With this synced setup to SharePoint, many useful scenarios are possible that may not be as easy if the setup was not synced and files had to be manually downloaded and uploaded. For example, batch files can be scheduled to run at certain times to automatically update XLSX files with new live data, which will get directly synced into SharePoint to be shared with other users.
Setting up SharePoint site files to a file system directory via OneDrive is a simple yet robust way to access SharePoint site files with IRI software, and will work along with other sources as part of heterogeneous IRI data integration, cleansing, masking, reporting, and wrangling operations.
Contact support@iri.com if you need help processing files in SharePoint using this access method.

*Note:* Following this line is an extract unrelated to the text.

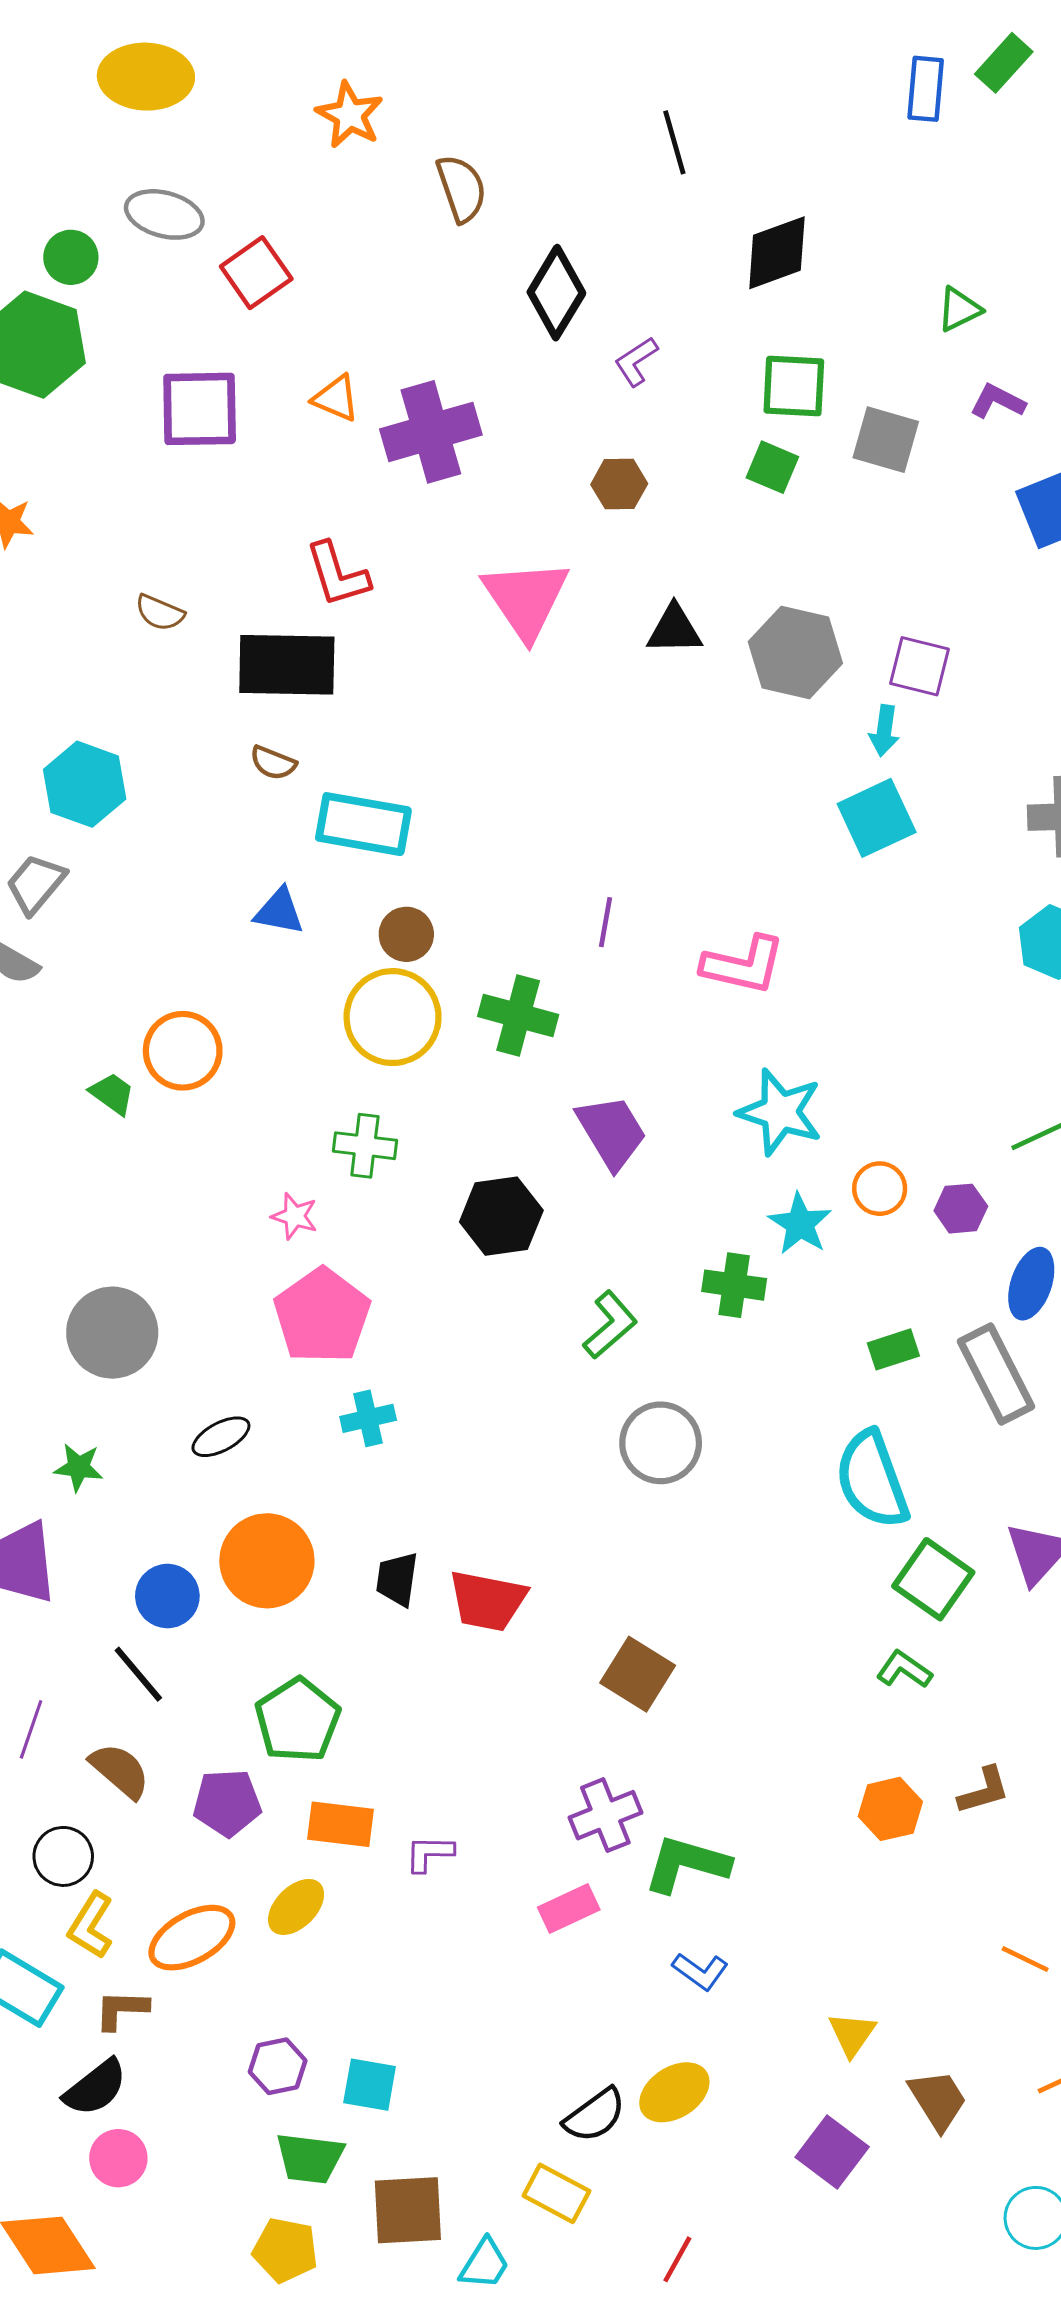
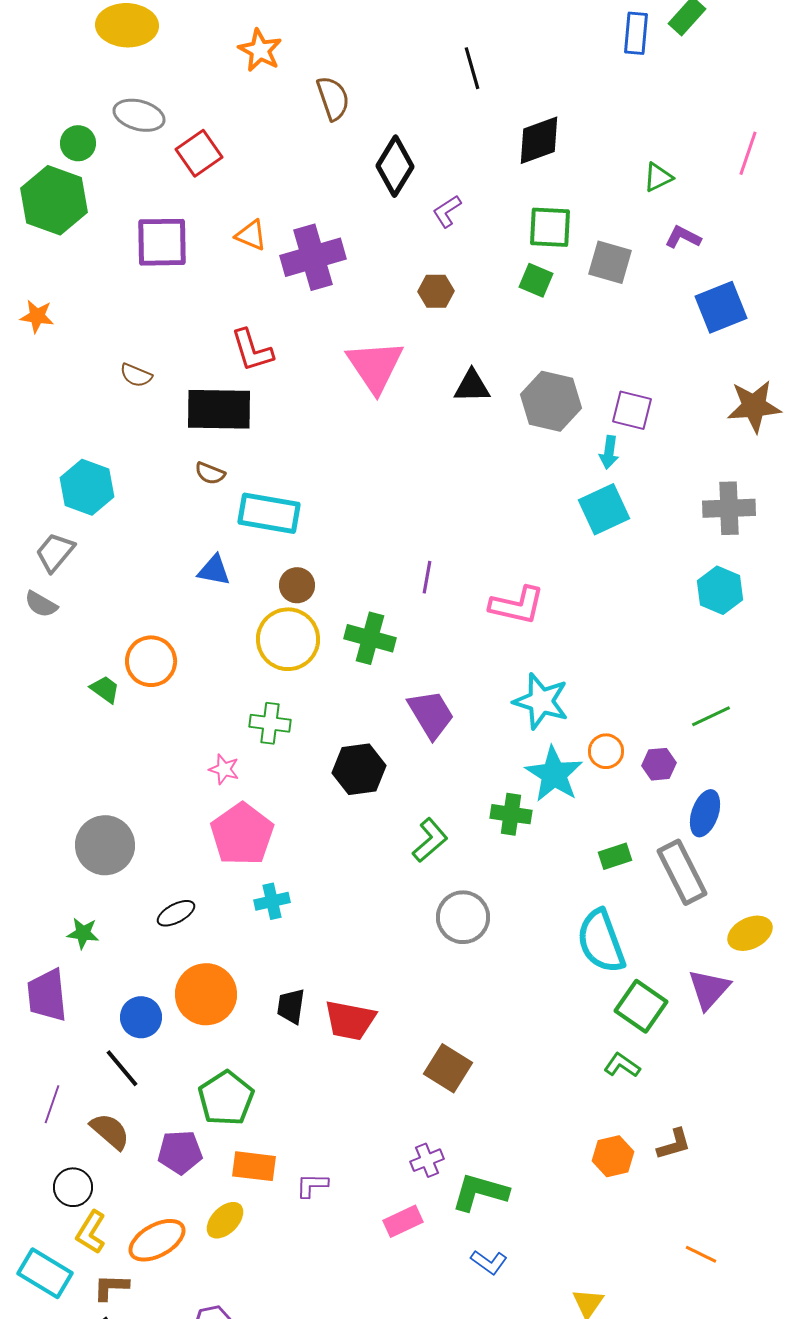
cyan star: (800, 1224) -> (554, 774), size x1.4
purple cross: (605, 1815) -> (427, 1160), size x0.7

- The only delays are with network speed. For example, maybe a folder of large files has been uploaded. This may take a few seconds to a few minutes to sync, depending on network speed and file sizes. If there is a new file or folder of files uploaded to the SharePoint site that hasn’t been synced locally yet, OneDrive will be called on to sync the files when the SortCL-compatible job runs. The job will pause until the file has been synced to the local OneDrive folder. Once the job completes, if any files produced were output within the OneDrive folder, they get synced immediately with the SharePoint site, again with the only limitation being the upload speed of the network. Note that limitations can also be intentionally placed on OneDrive upload and download speeds so as not to overload network bandwidth.